◆ Problem statement:
Please copy every line with the string "values" from the entries below.

Start of Entries provided

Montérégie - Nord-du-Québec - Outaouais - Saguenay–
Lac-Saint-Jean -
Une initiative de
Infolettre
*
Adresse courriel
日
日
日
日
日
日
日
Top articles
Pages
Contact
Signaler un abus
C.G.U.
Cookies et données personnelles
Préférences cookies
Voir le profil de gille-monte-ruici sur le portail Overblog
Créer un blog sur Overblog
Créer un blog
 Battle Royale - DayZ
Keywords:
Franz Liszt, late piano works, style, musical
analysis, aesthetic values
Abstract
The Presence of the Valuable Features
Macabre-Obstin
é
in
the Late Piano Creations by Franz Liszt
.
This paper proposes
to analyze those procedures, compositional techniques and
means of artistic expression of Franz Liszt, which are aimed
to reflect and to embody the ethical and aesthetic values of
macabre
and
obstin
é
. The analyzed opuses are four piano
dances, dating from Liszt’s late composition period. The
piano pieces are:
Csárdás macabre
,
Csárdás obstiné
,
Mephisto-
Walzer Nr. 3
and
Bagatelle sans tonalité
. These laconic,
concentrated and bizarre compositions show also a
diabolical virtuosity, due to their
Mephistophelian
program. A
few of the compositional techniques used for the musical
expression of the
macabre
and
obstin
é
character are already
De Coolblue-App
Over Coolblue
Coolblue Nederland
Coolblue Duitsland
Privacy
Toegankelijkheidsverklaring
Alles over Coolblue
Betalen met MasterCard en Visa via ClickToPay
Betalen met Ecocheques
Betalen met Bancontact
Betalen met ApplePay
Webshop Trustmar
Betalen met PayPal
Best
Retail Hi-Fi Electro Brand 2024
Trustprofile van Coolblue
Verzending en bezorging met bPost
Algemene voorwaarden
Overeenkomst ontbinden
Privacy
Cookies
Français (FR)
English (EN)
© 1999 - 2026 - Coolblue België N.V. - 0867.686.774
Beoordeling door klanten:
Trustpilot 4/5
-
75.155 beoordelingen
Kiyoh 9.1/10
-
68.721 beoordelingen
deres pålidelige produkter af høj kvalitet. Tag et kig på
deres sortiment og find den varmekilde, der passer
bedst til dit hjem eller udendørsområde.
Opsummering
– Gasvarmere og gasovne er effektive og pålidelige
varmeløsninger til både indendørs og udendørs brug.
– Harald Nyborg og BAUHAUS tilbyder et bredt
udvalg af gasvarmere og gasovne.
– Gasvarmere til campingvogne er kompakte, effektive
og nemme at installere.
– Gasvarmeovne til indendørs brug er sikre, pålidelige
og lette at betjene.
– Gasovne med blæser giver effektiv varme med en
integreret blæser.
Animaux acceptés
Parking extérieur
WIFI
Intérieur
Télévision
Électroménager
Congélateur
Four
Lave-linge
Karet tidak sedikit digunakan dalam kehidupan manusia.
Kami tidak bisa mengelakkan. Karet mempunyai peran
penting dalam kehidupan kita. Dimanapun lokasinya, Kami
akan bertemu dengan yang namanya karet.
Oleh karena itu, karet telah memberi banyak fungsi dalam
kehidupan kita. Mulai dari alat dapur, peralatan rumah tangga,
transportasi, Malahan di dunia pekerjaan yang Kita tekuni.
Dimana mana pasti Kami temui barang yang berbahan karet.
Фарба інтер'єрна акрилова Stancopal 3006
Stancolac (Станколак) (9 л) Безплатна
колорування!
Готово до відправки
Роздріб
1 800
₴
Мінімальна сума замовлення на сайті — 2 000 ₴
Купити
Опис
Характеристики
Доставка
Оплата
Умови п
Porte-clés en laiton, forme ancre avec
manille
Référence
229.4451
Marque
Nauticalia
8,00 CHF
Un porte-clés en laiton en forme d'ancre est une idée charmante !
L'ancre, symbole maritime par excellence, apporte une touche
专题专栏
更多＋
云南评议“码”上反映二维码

End of Entries provided

◆ Task output:
analysis, aesthetic values
to reflect and to embody the ethical and aesthetic values of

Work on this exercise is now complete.